Sind Optimierer optional oder notwendig?

  • Sehr schön erklärt und vielen Dank für deine Aufklärung. Bei den Modulen meinst du wohl 345 Wp. Ist so eine Berechnung aufwändig für dich? Weil mich würde eine weitere Berechnung interessieren.


    Vielen Dank für die vielen Informationen. Ich weiß gar nicht was ich sagen soll! Vielen, vielen Dank! Jetzt fühle ich mich mit dem Setup richtig wohl.

  • Ich habe gerade von einem Kollegen eine schöne Tabelle bekommen. Eine vereinfachte Kalkulation würde dann so aussehen:





    Modulleistung

    in Watt




    Menge




    Wirkungs-grad in %




    Leistung je Modul




    Leistung gesamt




    Süd




    345




    14




    97




    334




    4'676




    Ost




    345




    6




    85




    293




    1'758




    West




    345




    6




    85




    293




    1'758




    Nord




    345




    14




    70




    241




    3'374




    Gesamt




    11'566




    Auslegung Wechselrichter




    120%




    Wechselrichter Leistung in W




    10'000.00




  • Die Rechnung ist so nicht korrekt, da die Peakleistung von Ost/West nicht mit der von Süd korrelieren. die Summenpeakleistung liegt tatsächlich niedriger und ist im wesentlichen von der Neigung der O/W Flächen abhängig.
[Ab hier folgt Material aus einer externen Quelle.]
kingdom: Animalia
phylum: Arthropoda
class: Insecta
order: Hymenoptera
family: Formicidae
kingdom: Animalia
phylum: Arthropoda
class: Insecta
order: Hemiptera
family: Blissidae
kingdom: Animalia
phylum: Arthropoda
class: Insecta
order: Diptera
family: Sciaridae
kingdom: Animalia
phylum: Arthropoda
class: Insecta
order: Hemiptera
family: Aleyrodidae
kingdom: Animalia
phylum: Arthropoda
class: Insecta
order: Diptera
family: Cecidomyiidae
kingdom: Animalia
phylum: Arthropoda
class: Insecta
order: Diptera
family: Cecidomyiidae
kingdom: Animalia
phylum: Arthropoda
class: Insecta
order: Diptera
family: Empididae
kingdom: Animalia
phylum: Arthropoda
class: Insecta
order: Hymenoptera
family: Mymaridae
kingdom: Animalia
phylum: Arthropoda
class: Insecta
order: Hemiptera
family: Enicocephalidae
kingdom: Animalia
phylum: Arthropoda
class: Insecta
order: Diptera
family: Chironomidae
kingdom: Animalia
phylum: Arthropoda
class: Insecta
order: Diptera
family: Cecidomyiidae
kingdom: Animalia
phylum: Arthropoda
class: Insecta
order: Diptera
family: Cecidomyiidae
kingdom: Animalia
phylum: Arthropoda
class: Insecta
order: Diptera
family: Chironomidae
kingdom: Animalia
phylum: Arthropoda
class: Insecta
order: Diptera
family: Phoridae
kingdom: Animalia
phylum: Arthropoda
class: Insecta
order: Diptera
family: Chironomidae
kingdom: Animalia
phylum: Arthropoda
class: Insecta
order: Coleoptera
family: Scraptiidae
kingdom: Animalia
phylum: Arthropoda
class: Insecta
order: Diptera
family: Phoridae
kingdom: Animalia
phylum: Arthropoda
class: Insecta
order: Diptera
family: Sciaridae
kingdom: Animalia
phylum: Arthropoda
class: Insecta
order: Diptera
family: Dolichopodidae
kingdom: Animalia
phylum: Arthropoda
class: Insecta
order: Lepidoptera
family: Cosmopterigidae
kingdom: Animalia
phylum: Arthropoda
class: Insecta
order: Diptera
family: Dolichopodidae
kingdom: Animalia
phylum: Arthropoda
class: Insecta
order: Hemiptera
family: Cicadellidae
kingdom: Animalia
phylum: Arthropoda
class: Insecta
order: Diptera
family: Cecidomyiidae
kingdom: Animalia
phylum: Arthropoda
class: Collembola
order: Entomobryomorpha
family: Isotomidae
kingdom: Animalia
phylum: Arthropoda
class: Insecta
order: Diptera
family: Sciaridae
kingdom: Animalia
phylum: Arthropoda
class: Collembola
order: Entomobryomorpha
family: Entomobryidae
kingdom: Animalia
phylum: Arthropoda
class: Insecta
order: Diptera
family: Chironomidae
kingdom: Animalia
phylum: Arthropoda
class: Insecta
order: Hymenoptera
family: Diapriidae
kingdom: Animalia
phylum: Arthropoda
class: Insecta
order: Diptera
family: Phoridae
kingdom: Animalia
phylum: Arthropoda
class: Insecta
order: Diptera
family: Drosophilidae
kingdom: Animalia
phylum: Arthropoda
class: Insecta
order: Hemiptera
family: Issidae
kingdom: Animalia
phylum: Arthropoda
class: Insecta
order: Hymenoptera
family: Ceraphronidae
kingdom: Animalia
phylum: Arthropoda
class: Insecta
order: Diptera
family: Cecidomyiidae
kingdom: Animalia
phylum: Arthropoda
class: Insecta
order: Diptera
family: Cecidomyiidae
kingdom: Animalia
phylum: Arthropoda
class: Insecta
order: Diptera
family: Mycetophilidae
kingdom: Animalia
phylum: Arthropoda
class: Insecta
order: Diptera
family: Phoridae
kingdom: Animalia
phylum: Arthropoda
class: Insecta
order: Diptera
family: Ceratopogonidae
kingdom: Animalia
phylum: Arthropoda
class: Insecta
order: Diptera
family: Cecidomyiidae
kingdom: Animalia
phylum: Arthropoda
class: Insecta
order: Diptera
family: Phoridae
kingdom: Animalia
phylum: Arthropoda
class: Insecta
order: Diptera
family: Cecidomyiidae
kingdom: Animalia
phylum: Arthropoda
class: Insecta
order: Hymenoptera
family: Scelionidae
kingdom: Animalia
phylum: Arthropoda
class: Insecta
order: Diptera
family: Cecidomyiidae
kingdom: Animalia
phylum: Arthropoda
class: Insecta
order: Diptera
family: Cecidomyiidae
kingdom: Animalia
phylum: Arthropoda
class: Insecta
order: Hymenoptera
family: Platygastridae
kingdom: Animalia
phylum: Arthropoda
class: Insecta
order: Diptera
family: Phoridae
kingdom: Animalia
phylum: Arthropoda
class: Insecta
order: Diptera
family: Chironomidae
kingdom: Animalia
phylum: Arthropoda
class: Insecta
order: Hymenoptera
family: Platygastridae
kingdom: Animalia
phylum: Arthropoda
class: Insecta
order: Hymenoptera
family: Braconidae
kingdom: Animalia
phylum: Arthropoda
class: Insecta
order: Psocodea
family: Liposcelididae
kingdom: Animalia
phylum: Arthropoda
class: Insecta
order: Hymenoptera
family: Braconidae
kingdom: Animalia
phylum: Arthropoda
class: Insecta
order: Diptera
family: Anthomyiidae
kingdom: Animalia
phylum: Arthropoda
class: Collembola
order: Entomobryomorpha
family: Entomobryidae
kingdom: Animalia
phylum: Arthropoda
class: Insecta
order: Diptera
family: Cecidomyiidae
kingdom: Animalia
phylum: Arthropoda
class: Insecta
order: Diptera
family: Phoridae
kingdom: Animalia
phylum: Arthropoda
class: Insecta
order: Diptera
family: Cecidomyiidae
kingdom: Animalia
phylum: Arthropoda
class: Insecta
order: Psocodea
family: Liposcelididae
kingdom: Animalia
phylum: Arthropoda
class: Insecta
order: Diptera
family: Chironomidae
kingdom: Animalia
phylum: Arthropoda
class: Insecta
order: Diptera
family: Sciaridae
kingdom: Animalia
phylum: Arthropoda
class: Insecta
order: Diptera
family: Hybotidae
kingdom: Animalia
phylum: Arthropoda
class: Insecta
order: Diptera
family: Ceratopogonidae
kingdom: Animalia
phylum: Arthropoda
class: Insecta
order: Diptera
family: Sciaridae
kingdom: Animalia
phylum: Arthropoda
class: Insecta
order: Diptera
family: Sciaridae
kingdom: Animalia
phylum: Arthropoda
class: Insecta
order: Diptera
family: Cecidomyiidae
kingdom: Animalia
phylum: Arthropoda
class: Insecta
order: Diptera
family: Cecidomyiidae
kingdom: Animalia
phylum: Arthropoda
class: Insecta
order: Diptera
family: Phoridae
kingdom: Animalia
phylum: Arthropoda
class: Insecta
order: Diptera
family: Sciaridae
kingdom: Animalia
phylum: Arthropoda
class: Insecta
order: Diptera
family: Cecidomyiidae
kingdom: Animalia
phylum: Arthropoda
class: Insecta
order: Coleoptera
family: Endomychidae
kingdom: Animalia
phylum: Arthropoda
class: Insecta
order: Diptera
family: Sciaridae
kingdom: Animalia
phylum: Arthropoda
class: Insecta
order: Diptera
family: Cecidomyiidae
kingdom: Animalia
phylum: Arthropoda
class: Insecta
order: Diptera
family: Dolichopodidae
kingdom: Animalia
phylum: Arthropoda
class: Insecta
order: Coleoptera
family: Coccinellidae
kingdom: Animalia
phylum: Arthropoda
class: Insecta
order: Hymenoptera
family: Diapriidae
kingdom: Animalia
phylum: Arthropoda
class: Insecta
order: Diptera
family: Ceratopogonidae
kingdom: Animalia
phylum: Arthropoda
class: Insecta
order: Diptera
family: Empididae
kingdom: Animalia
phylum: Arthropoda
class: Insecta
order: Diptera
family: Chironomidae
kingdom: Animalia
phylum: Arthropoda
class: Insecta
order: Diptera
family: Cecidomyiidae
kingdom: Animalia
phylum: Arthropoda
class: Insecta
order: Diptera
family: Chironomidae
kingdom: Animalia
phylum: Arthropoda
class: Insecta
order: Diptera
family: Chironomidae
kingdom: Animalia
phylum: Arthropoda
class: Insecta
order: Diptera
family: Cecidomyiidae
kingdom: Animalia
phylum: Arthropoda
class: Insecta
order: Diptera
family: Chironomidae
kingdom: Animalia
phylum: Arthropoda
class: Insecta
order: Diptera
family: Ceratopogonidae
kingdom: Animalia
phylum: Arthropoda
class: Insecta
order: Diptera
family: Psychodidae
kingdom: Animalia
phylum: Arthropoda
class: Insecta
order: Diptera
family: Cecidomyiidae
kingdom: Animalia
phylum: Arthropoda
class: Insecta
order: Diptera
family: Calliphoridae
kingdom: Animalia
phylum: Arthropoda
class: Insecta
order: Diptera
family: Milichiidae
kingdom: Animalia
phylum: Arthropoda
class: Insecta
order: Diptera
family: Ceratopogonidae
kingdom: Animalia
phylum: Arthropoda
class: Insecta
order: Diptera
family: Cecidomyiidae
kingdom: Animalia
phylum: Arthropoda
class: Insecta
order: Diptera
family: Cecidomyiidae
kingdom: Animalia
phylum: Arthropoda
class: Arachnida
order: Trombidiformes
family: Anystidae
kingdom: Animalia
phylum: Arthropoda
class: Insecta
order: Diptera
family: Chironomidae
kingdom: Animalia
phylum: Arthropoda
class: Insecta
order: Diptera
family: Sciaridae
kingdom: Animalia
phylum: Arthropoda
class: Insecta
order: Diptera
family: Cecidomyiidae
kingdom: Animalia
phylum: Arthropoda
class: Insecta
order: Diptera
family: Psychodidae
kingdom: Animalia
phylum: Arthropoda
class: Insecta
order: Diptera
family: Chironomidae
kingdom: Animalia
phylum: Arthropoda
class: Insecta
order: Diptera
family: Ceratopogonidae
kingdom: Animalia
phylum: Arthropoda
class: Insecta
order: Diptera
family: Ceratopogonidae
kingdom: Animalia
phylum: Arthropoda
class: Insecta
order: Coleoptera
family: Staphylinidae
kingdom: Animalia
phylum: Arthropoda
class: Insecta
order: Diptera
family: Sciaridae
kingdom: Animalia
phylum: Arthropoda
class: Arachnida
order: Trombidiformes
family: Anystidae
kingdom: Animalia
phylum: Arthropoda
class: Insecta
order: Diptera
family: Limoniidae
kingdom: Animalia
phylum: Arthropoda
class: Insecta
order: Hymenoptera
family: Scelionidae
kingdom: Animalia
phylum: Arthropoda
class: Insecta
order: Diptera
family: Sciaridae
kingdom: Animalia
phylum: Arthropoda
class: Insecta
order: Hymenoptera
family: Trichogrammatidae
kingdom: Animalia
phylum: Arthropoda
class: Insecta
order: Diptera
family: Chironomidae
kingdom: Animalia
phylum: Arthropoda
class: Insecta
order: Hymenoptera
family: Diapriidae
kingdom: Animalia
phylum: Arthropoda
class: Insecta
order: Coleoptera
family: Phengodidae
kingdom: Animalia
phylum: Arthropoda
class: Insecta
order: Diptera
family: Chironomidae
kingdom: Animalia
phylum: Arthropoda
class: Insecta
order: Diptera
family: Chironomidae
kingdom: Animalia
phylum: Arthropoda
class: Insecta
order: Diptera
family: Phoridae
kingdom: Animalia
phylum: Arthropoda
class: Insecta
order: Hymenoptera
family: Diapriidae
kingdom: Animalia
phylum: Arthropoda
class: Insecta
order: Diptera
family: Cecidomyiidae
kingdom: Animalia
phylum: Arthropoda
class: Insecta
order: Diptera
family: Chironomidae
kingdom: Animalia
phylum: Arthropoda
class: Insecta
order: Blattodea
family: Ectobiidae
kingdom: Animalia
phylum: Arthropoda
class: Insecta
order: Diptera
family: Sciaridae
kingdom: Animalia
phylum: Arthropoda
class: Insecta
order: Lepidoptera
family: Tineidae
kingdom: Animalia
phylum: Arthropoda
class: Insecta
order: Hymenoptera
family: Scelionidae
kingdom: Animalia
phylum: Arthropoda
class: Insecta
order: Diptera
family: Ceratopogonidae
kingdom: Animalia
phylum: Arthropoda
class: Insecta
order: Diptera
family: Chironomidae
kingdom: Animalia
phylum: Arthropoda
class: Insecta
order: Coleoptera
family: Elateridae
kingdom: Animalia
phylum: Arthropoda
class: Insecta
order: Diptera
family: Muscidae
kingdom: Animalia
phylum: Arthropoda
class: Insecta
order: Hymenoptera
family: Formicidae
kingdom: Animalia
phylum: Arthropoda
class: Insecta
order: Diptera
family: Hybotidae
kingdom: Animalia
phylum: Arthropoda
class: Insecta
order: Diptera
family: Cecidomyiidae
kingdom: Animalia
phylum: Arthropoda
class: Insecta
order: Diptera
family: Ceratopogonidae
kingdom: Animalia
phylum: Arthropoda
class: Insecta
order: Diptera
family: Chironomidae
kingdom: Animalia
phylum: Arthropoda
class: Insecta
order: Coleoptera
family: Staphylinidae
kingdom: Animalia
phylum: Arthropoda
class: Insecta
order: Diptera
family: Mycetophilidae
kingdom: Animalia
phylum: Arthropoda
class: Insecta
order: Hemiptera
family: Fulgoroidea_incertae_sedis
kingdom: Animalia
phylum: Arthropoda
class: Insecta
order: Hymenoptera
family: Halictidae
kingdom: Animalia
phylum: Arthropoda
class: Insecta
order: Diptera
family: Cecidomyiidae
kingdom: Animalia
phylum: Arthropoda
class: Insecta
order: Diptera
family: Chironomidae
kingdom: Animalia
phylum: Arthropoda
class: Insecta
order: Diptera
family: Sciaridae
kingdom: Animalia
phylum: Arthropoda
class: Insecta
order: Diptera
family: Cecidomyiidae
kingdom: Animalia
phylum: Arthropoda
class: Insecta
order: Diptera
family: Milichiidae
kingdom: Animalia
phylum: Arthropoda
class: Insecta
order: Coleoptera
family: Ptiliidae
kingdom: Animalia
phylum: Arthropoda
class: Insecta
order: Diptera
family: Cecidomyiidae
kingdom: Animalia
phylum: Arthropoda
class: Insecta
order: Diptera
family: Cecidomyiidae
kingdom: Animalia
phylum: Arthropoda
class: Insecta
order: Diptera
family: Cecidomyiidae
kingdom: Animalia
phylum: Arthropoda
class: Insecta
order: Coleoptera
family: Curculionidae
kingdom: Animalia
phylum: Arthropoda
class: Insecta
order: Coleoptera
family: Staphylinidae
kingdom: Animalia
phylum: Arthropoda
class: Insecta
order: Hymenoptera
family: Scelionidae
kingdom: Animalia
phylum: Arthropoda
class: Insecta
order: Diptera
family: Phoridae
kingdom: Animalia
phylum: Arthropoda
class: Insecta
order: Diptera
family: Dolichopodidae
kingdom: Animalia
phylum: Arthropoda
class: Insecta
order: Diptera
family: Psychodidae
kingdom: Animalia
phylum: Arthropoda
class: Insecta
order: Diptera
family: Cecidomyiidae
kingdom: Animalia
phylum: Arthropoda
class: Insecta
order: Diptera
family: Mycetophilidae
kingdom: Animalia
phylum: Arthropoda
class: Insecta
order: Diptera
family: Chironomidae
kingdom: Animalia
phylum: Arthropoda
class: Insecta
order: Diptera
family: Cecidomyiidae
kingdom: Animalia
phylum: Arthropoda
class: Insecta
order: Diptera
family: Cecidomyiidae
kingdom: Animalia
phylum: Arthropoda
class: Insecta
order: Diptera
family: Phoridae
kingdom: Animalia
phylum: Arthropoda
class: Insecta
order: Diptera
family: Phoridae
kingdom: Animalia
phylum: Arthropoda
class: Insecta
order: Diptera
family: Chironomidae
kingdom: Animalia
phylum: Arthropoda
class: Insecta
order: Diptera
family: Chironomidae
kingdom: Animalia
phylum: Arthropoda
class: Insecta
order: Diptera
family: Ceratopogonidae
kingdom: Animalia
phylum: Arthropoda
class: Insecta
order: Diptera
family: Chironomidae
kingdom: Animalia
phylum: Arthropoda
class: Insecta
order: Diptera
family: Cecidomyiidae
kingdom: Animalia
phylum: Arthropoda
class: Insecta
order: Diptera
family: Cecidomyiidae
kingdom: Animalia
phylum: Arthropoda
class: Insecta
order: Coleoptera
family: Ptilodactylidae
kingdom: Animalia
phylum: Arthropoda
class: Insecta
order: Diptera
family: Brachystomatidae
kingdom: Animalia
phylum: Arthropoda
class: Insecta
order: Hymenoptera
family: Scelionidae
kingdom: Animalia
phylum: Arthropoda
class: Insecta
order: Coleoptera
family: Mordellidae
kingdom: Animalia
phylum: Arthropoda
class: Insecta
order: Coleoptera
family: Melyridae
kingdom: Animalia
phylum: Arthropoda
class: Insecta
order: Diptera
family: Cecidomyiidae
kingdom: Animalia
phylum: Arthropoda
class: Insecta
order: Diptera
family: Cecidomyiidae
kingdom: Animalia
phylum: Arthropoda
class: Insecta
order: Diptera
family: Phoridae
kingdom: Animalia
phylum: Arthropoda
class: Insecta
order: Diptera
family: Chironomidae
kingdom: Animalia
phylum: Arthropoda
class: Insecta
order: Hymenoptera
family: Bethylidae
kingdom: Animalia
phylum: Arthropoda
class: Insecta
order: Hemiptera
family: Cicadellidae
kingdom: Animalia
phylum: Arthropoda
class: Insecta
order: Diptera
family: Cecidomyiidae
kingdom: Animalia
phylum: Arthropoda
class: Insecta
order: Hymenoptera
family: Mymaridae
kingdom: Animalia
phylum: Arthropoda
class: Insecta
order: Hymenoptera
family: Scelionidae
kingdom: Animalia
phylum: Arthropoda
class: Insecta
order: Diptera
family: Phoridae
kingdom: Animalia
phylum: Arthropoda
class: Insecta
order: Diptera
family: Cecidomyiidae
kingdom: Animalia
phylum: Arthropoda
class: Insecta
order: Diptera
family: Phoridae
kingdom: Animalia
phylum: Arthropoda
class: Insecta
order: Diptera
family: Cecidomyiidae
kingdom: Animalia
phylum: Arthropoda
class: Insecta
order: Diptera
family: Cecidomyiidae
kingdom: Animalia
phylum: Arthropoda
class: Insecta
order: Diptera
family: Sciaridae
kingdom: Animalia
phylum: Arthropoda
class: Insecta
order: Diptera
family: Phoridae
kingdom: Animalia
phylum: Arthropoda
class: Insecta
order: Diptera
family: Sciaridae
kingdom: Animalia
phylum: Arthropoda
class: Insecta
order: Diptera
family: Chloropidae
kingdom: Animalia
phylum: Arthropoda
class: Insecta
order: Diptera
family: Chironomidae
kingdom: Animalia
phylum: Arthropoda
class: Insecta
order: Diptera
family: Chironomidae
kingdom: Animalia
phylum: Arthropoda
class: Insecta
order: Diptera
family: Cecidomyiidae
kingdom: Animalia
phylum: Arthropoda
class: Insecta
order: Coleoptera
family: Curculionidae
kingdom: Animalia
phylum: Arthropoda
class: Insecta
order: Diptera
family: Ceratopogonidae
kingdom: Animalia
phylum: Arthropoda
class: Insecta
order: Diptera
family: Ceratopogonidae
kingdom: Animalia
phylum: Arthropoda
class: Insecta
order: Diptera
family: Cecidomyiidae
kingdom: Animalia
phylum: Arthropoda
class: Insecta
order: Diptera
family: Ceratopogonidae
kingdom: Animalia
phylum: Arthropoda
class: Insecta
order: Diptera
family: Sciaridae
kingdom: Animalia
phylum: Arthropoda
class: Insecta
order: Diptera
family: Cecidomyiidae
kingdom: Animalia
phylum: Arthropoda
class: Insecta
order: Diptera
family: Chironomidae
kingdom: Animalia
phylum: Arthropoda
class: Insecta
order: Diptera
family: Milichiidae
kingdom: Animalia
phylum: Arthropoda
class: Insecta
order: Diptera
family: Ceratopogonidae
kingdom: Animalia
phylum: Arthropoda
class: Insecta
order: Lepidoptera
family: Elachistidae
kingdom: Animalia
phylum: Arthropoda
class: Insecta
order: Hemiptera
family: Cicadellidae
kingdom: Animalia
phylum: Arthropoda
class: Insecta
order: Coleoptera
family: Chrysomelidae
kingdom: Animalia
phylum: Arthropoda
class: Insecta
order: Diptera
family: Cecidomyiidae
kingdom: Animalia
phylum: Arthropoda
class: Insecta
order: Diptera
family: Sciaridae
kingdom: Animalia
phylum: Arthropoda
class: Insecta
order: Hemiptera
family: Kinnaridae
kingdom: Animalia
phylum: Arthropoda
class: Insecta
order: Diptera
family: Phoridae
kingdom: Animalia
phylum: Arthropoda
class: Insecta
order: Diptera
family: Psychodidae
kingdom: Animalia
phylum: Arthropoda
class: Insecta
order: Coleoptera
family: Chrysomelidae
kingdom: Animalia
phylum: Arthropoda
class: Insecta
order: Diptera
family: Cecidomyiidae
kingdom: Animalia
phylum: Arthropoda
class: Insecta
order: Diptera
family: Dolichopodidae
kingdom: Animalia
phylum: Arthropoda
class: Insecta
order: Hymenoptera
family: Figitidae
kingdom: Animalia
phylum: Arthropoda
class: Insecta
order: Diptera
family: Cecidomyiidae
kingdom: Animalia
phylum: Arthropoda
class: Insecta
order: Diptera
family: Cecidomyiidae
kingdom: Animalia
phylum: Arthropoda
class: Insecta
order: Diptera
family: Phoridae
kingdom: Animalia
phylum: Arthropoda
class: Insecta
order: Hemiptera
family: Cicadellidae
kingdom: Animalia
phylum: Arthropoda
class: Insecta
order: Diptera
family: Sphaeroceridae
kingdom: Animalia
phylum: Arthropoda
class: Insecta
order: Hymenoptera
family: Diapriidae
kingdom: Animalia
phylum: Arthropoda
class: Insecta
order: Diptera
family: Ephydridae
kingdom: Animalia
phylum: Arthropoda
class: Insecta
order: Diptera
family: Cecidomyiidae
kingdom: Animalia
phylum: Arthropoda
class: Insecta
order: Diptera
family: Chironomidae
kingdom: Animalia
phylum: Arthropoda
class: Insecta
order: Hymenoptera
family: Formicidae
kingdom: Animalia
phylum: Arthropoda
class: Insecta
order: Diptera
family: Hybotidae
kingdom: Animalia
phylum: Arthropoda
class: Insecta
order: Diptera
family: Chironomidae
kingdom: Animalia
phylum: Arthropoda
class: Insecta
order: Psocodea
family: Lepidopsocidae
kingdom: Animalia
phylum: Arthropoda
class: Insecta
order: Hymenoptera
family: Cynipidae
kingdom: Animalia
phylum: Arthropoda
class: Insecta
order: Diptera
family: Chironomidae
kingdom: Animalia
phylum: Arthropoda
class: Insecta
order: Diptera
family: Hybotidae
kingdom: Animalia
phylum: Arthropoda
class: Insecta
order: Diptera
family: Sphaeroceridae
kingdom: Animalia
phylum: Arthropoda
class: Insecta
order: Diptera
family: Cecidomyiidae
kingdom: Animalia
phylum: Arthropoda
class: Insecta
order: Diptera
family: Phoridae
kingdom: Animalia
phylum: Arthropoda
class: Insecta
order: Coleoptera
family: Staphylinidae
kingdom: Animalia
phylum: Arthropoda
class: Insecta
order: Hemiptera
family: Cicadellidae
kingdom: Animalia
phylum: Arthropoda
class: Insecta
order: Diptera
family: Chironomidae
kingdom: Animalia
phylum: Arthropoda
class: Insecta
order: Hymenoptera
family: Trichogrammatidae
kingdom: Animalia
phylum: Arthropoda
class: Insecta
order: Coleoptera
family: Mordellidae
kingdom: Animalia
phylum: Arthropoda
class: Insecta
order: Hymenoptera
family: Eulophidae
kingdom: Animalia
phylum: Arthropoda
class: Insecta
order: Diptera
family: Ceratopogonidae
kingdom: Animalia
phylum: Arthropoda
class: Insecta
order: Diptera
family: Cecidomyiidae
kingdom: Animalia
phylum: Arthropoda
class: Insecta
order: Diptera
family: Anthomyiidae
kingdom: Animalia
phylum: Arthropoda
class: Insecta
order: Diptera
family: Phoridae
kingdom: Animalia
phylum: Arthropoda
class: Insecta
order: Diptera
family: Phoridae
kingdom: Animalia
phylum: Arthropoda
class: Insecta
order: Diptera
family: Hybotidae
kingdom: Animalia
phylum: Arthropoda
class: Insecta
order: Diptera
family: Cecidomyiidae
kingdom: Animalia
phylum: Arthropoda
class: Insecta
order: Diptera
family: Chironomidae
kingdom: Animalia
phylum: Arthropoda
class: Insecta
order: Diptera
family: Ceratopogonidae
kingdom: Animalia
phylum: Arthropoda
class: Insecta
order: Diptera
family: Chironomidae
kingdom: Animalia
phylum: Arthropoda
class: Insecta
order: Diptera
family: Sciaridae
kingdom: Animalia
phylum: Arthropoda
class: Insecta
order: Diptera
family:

    Tesla P85+ seit 8/13 >471.000km gefahren. Seit 2/19 Smart ed cabrio aus 10/13. Seit 12/19 fährt Frau Tesla M3 AWD. PV 10 kWp an E3DC Hauskraftwerk mit 13,8kWh und Wallbox. Weitere 18kWp PV an Solaredge. Es sind noch 4x320W hinzugekommen = 1280W d.h. Gesamt PV-Leistung nun 29,329kWp. Seit 1.11.20 werden die eAutos gesteuert per E3DC-Control und Teslatar zum Börsenpreis von aWATTar geladen.

  • Die Rechnung ist so nicht korrekt, da die Peakleistung von Ost/West nicht mit der von Süd korrelieren. die Summenpeakleistung liegt tatsächlich niedriger und ist im wesentlichen von der Neigung der O/W Flächen abhängig.

    Das ist so wegen den Zeitverschiebungen der Peakleistungen, es ist ja auch nur vereinfacht. Wenn man es 100% korrekt machen will, dann berücksichtigt man alle Faktoren wie Wetter, Temperatur und den Zeitpunkt. Das habe ich ja mit meinem Python Programm gemacht, aber war wohl bei der PV-Oberflächen-Temperatur noch zu tief, bei Peakleistung ist die PV-Oberfläche definitiv heisser. Und natürlich sollte man für alle Tage im Jahr Temperatur-Mittelwerte und Sonnenstunden pro Monat einbeziehen, dann wird es relativ genau.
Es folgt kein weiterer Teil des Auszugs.